So now we are on to part four! Isn't that exciting?! This part will cover five chapters. I can't remember what they're about so I guess we'll find out together.
Cheers!
Shakespeare: The Biography
by
Peter Ackroyd
Part Four
Chapter 32: Among the Buzzing Pleased Multitude
Shakespeare followed public taste, but he also helped create it. He wrote ten plays on the subject of English history and we can infer that it was a subject he loved to write about. However, as is often the case with literary genius, the imagination of the age helped to inspire him. This is a sense was the first period of secular history in England. If human will rather divine providence was the source of significant event, then drama had found a new subject. It could be said that Shakespeare was present at the invention of human motive and human purpose in English history.
Hall's The Union of the Two Noble and Illustre Families of Lancaster and York had been published in 1548, and the first edition of Holinshed's The Chronicles of England, Scotland and Ireland followed in 1577. These were the books that Shakespeare devoured, although he seemed to favour Holinshed's more popular account of the past. If we wish to see Shakespeare as a characteristically English writer, this appetite for historical re-creation affords some evidence for that identification
By 1591 he was already so successful that he might have been conveying funds to his wife and family. Whether he appeared in person is another matter. He may have entrusted his money to a carrier, but the matters of his home town still concerned him, His father's affairs in particular worried him. He was thoroughly informed of his father's decision to file a bill in the late summer of 1588, to get back the house in Wilmcote from their their relative, Edmund Lambert. The case was meant to be heard in 1590 but was dropped, only to be revived eight years later. It has even been suggested that Shakespeare himself may have had to appear at court to further his father's case.
Shakespeare stayed with Burbage's men at the Theatre, while the rest of Lord Strange's Men left with Alleyn to the Rose. But in 1592 the future of the London theatre was not all clear or secure for any theatrical company. At the beginning of June there was a riot among apprentices, who had come to see a play. The riot spread to the other side of the river and the theatres were closed for three months. In July Lord Strange's Men begged the Privy Council to consider reopening the Rose which threw an interesting light on the condition of all the players at this time. They were obliged to tour in the country, as a result of the closing of the theatres, They argued for for the opening of the Rose as :a greate releif to the poore watermen theare" who had lost their custom. They were issued their consent the plague was emerging in the city and by so there would be no stage plays during the epidemic.

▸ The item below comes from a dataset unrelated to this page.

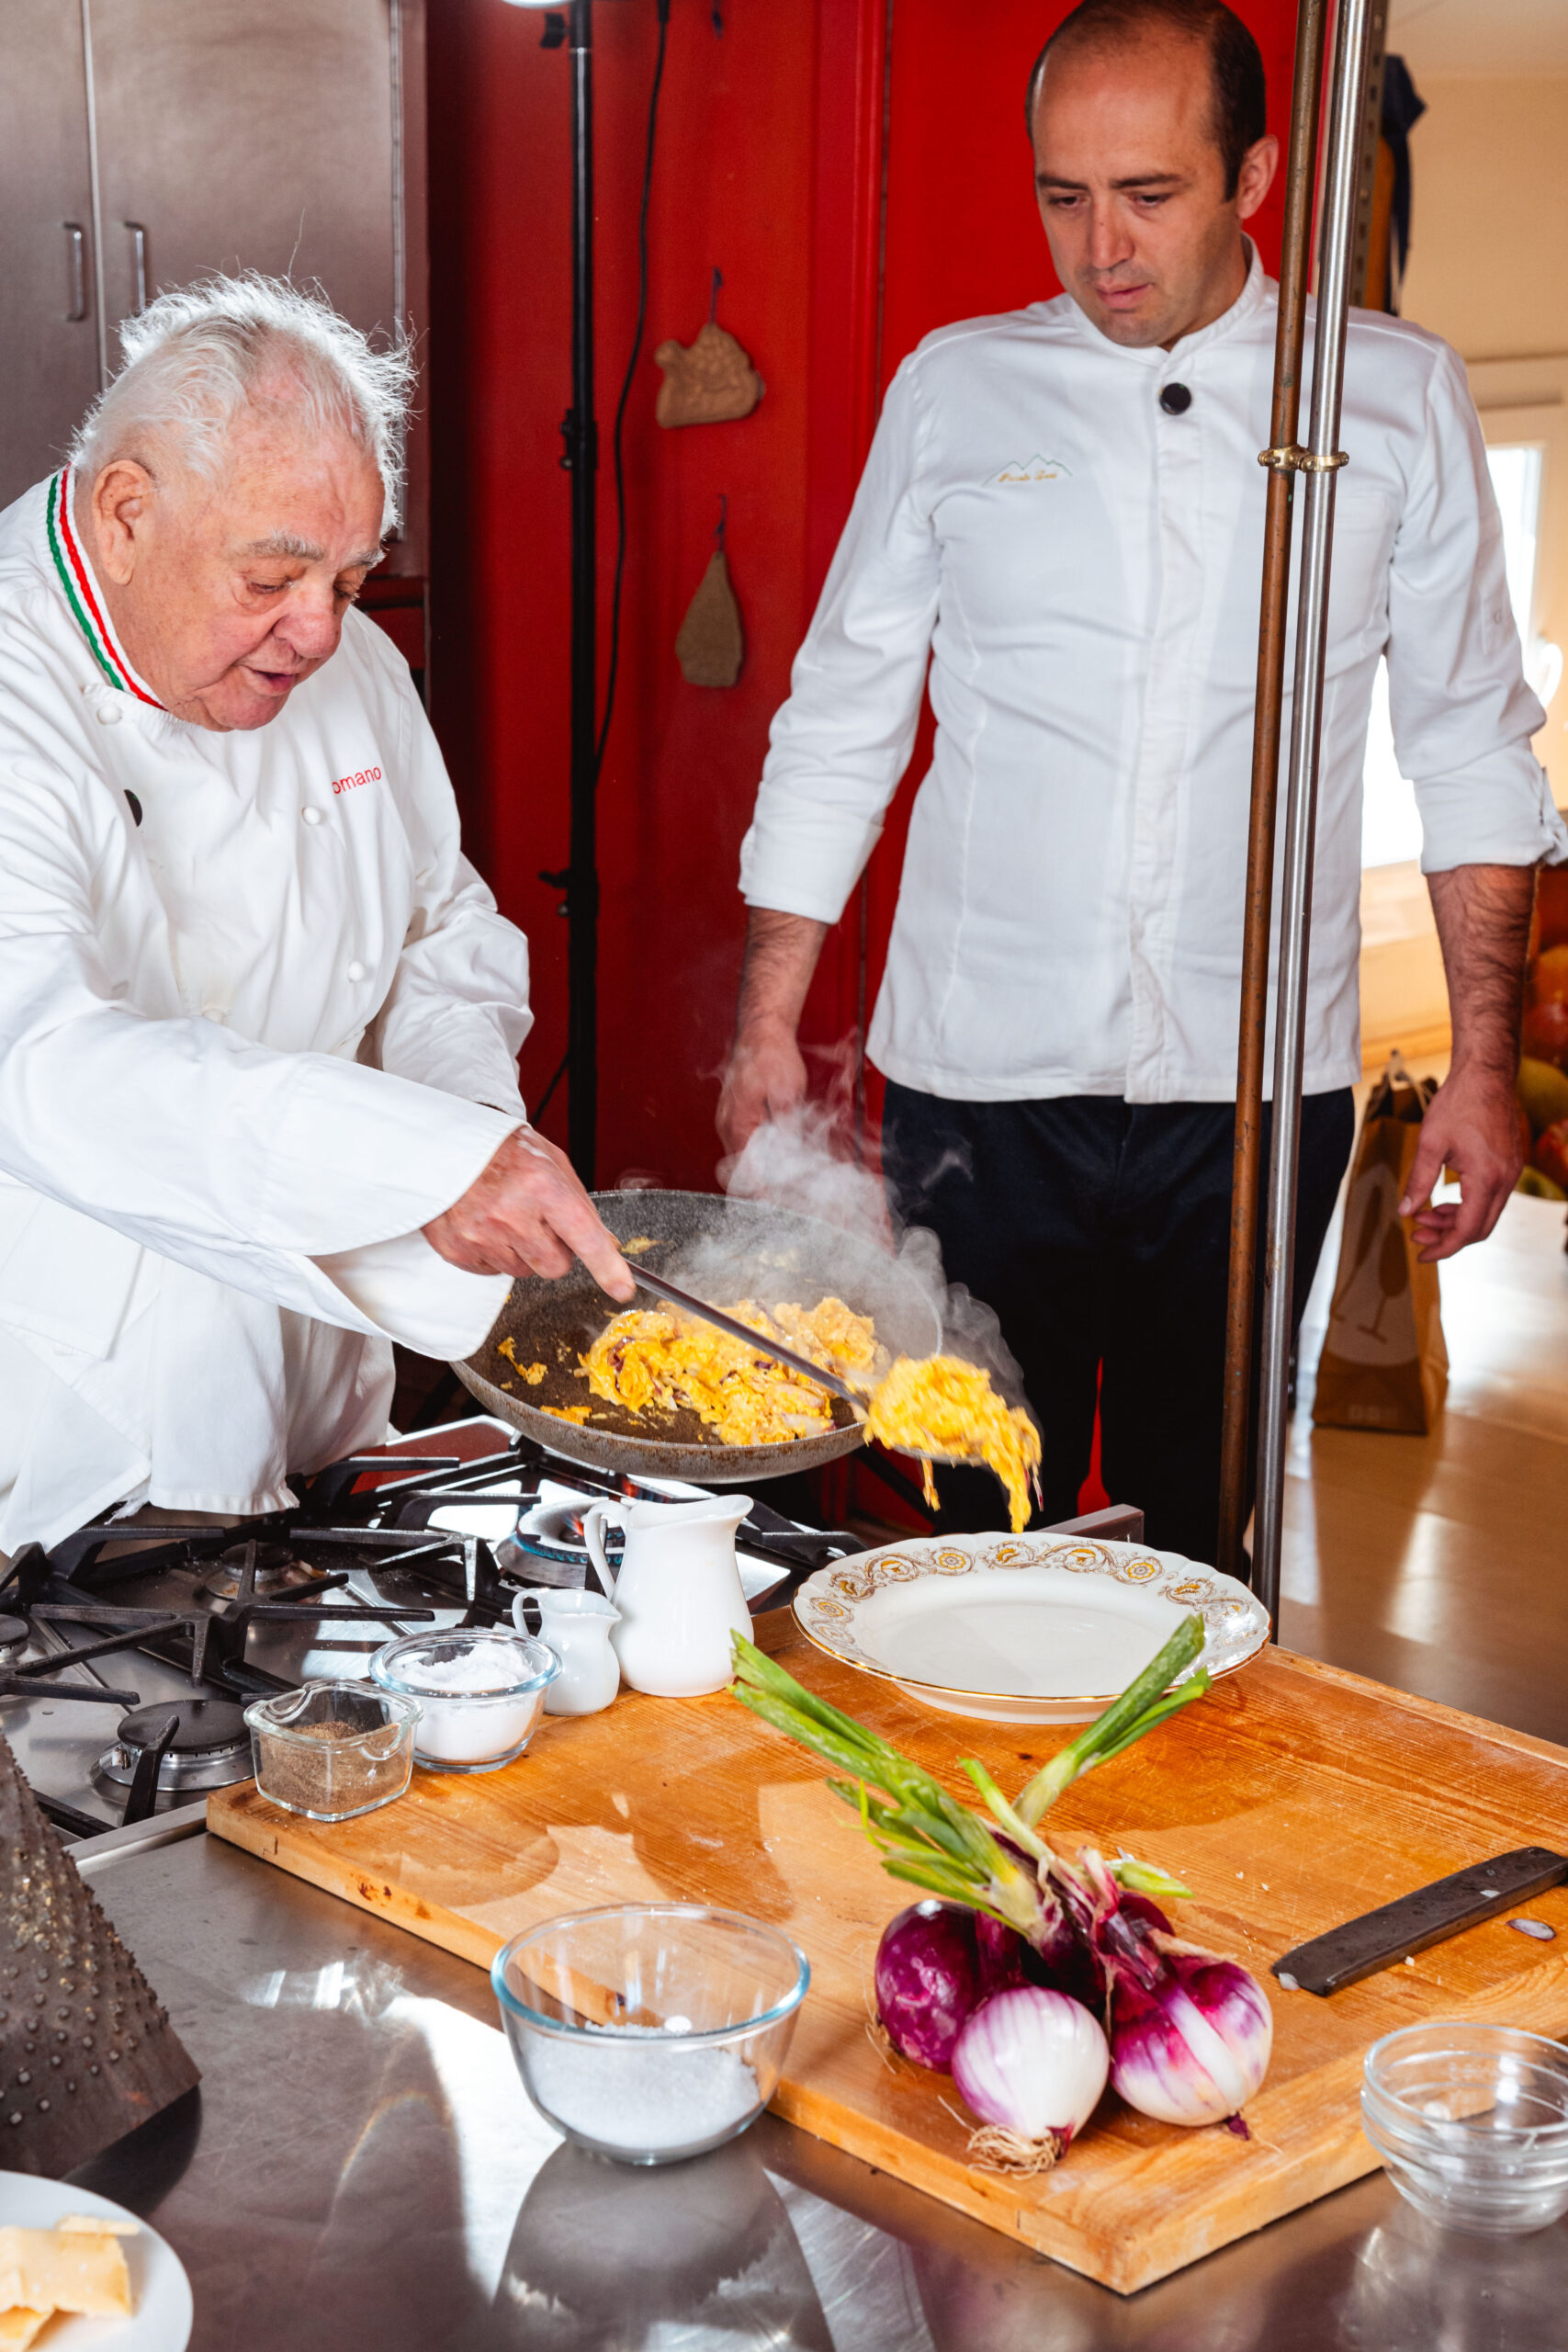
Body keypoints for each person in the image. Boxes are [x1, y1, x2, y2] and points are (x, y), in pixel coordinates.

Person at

Burbage's men were in the same condition as their colleague on the other side of the river. They could not work in London and were obliged to tour the country. It may have been at this juncture that Burbage sought the patronage of Henry Herbert, the second Earl of Pembroke, to lend an air of respectability to the group of strolling players that included the young Shakespeare.
So we see that Shakespeare was moving from the Queen's Men to Lord Strange's Men and then onward to Pembroke's before he found his final home in the Lord Chamberlain's Men. It did not mean that he was a freelance but that he followed a fellow actors as one company grew out of another. He was loyal, as well as immensely hard-working.